Vous êtes ici
Verhalen van bij ons: Cabriokas primeur voor België
In een klassieke serre gedijen rododendrons niet. Maar in de winterperiode vormt vorst wel een risico voor deze planten. Daarom zetten kwekers gewoonlijk ’s winters alle potten binnen, om ze bij het aanbreken van de lente weer naar buiten te dragen.
Het beste van twee werelden
Toen bekend werd dat de oude kwekerij van ID'Flor in Maldegem zou sluiten en de rododendronkweek voortaan in Moerbeke zou gebeuren, zochten we naar een manier om dat belastende werk uit te schakelen. Een cabriokas bleek dé oplossing: een serre waarvan het dak en de zijgevels volledig openschuiven, zodat de planten gewoon in de buitenlucht staan. Alleen wanneer de temperatuur onder nul duikt, of bij weersomstandigheden die schade kunnen veroorzaken aan de planten, rollen de zeilen dicht en staan de planten beschut. Nadat we het systeem in werking hadden gezien bij een Nederlands tuinbouwbedrijf – in eigen land bijten wij de spits af met onze cabriokas – hakten we de knoop door.

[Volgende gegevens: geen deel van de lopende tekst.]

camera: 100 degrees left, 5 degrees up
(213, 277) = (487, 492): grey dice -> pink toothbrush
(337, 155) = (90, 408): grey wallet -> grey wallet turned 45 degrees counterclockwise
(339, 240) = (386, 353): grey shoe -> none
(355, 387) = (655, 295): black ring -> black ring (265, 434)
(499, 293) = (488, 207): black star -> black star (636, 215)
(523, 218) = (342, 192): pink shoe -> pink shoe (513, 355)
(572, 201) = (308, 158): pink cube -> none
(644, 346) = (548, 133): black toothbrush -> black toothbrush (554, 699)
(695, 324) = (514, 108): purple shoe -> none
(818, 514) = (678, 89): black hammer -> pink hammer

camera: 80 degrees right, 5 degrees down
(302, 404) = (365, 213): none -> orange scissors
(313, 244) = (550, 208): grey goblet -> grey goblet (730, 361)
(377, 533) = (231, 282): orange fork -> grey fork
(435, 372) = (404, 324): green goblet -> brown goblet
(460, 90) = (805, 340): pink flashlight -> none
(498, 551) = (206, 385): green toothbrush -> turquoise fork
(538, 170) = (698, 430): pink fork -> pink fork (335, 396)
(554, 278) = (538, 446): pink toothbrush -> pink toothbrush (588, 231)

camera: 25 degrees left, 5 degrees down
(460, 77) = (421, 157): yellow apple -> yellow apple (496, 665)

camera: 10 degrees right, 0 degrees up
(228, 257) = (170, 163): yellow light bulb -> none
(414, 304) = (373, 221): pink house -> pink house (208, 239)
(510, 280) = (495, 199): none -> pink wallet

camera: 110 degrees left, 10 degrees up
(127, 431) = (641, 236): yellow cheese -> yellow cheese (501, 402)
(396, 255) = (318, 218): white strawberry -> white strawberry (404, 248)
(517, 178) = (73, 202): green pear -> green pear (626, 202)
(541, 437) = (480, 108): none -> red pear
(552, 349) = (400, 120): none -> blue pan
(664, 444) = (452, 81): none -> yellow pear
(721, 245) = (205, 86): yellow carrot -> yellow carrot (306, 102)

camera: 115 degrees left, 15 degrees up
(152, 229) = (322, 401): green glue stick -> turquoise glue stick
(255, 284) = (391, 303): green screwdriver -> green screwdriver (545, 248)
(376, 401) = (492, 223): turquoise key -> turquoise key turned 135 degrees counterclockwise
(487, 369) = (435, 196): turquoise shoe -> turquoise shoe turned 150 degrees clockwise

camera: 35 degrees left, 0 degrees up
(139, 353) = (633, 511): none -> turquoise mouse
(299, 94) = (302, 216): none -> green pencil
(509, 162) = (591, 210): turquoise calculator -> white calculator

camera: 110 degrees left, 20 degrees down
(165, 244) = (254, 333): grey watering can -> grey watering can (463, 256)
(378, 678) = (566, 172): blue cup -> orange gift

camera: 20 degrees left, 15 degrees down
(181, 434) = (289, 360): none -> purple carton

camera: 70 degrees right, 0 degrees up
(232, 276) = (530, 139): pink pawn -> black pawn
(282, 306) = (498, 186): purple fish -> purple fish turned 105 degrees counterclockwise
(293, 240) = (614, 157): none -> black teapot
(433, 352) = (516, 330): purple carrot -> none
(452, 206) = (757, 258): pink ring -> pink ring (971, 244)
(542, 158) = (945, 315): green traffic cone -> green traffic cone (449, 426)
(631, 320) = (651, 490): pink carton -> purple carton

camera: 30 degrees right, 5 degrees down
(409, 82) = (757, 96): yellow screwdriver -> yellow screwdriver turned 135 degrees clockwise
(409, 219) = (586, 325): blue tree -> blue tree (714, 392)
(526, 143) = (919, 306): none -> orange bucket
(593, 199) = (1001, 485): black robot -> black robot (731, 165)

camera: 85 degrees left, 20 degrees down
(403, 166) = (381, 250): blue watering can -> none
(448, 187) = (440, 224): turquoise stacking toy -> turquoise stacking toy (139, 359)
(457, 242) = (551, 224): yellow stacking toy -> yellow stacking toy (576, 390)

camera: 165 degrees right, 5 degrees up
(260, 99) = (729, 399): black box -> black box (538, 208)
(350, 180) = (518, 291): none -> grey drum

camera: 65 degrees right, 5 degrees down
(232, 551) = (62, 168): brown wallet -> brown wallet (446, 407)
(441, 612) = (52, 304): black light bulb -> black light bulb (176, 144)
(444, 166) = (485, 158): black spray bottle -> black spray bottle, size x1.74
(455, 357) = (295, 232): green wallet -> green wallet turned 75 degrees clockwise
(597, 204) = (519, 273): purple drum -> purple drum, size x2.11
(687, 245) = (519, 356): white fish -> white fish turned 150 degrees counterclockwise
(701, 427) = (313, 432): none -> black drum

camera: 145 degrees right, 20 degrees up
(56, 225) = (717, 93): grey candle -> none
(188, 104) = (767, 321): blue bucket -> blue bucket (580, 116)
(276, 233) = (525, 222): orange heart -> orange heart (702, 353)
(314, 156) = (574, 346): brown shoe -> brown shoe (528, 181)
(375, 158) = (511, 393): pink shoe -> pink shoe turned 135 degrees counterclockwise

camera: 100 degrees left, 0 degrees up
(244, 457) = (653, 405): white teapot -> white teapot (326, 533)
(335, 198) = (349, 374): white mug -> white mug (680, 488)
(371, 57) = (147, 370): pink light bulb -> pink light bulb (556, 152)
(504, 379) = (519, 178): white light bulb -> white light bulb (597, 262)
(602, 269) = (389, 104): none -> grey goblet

In augustus startten de bouwwerken, zodat in november de eerste planten konden overkomen uit Maldegem. In het voorjaar gingen de eerste rododendrons uit de cabriokas al over de toonbank.
Jan Standaert (teeltverantwoordelijke - links op de foto): 'Om rododendrons te laten knoppen, worden tegenwoordig chemische groeiremmers toegediend. Maar vroeger hielden kwekers hun planten een tijdje droog. Dit ambachtelijke procedé om de groei te remmen, testen we volop in de cabriokas. Dat doen we door bij regenweer het dak van de serre dicht te houden.'
Piet Ravelingien (productieverantwoordelijke - midden op de foto): 'De dak- en gevelschermen worden automatisch aangestuurd door temperatuur- en windsensoren. Maar via een app op mijn smartphone kan ik ook zelf ingrijpen. Als er een onweer opsteekt bijvoorbeeld.'
'Tijdens het kweekproces moeten de azalea’s verschillende keren worden verplaatst in de serre. Om ze via de transportband naar de snoeimachine te brengen, bijvoorbeeld, of gewoon omdat ze groeien en meer plaats innemen. Traditioneel gebeurt dat per 14 potten met een speciale vork. Maar sinds vorig jaar neemt onze robot een deel van dat loodzware werk over: hij schept de potten van de transportband en zet ze op de millimeter juist neer in de serre.
De bedoeling is om op termijn nog een tweede robot aan te schaffen die de planten op de transportband zet, zodat het volledige proces volautomatisch kan verlopen. Maar zover zijn we nog niet, want de verfijning van de programmatie van de huidige robot is een hele uitdaging. Alles moet uiterst precies ingesteld zijn, anders stokt het proces of rijdt de machine zich ergens vast in de serre. Maar een ding is zeker: we zouden onze robot niet meer kunnen missen.' - Jürgen Huyben (teamverantwoordelijke - rechts op de foto)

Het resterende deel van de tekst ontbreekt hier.